Monday, July 12, 2004; Page A16
IT HAS LONG BEEN clear that ill-starred Enron Corp., whose founder and chief executive, Kenneth L. Lay, was indicted last week, deliberately manipulated electricity markets to intensify the California power crisis of 2000-01, forcing electricity prices up across the West. But recently released tapes of conversations between Enron traders have reminded the victims of just how cynical that manipulation really was. "I want to see what pain and heartache this is going to cause Nevada Power Company," gloats a trader on one of the tapes, just before completing a deal. "I'm still in the mood to screw with people."
The ratepayers of Nevada -- and the rest of the West -- are right to feel angry about what Enron did and right to feel aggrieved about the billions of dollars they overpaid for electricity as a result. It's hardly surprising that their anger has spread to Congress, particularly during an election year. Rep. Anna G. Eshoo (D-Calif.) recently got the House to pass an amendment to an energy appropriations bill, effectively requiring the Federal Energy Regulatory Commission (FERC) to give the public easier access to Enron documents. Some, including Sen. Maria Cantwell (D-Wash.) and Sen. Dianne Feinstein (D-Calif.) want the Senate to do the same.
But while calling for access to documents lets off political steam, it doesn't address the more fundamental problems with federal energy regulation, as many in Congress know perfectly well.
The much larger concern is that FERC's failure to resolve quickly the gaggle of multimillion-dollar lawsuits and regulatory cases filed by public utility commissions across the West has hampered investment and left energy markets in turmoil.

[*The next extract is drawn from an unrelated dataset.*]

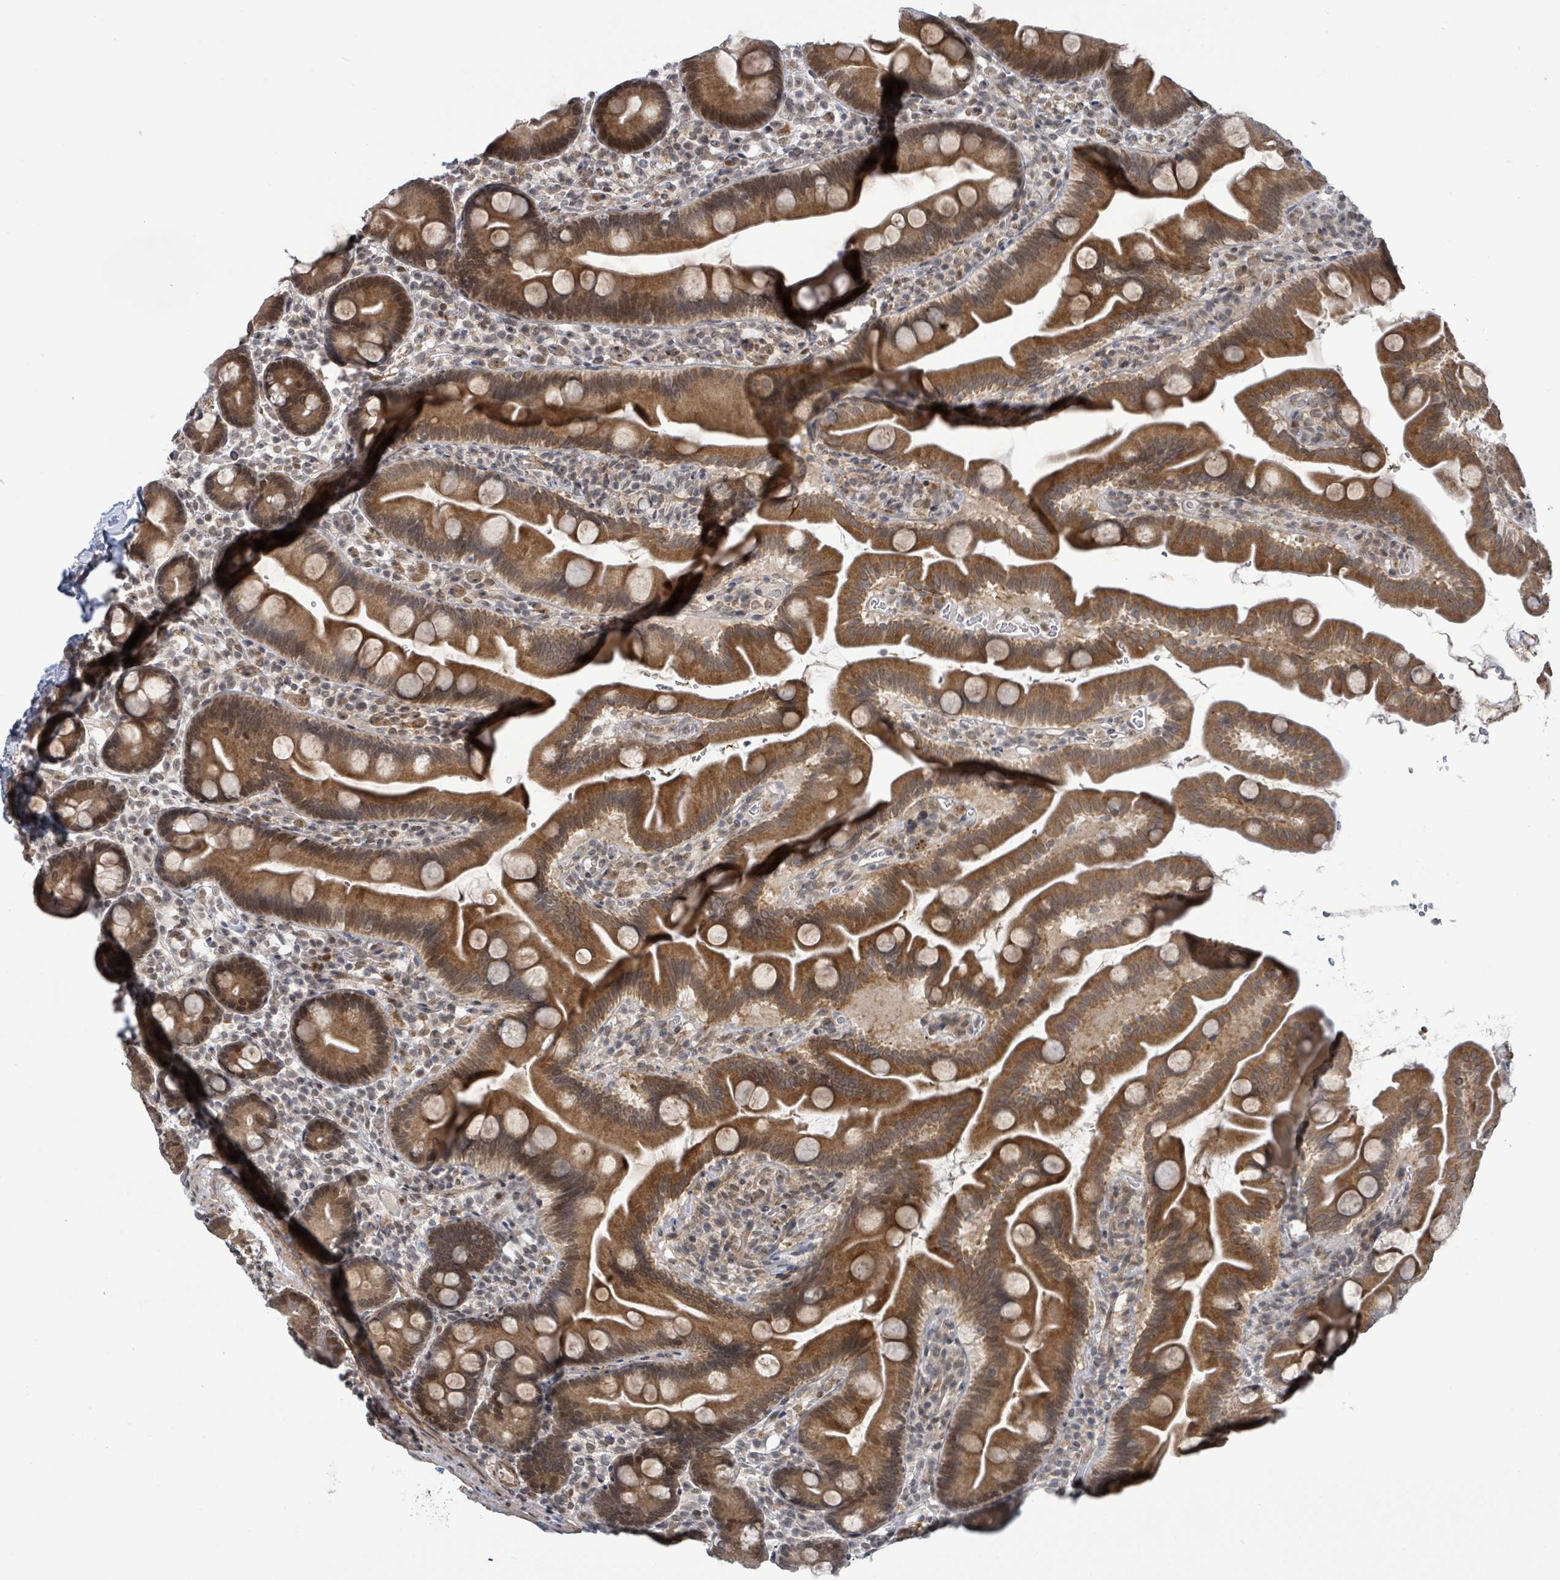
{"staining": {"intensity": "moderate", "quantity": ">75%", "location": "cytoplasmic/membranous,nuclear"}, "tissue": "small intestine", "cell_type": "Glandular cells", "image_type": "normal", "snomed": [{"axis": "morphology", "description": "Normal tissue, NOS"}, {"axis": "topography", "description": "Small intestine"}], "caption": "IHC (DAB) staining of unremarkable human small intestine exhibits moderate cytoplasmic/membranous,nuclear protein expression in about >75% of glandular cells.", "gene": "SBF2", "patient": {"sex": "female", "age": 68}}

The fault is partly FERC's. Each case involves different legal issues, but on the whole, the commission's reaction to them has been slow, overly cautious and narrowly legalistic. At the same time, Congress has refused to heed the regulators' continued pleas for more powers, and particularly for the right to exact the same kinds of civil penalties other regulatory bodies do. Because FERC was set up in a different era, it is a quasi-judicial body, with little ability to enforce rules. Its commissioners argue that they have acted according to their interpretation of the law, which among other things does not allow them to invalidate old contracts retroactively. Spokesmen also point out that some of Enron's behavior was ugly but legal, which limits what FERC can do now. Indeed, much of what happened can be attributed to the poor design of California's electricity markets -- a design that FERC opposed.
Nevertheless, it is becoming clear that FERC's overly cautious approach to the Enron aftermath, the fault of both FERC and Congress, has damaged the regulatory commission's standing and even its ability to oversee market regulation in the future. In California, Nevada, Washington state and elsewhere, the acronym FERC has become a byword for impotence. Its job was to protect consumers, the argument goes; it didn't protect consumers, and it doesn't deserve more powers. Yet the future success of deregulated energy markets depends on the existence of a reliable regulator, with enhanced powers to enforce standard market rules and to penalize companies that fail to comply with reliability requirements or that manipulate markets. It's probably too late to undo all of the damage, but in upcoming cases FERC should take far more seriously the spirit of the law, which was designed to protect consumers, and Congress should quickly act to give FERC the powers it needs to prevent market manipulation.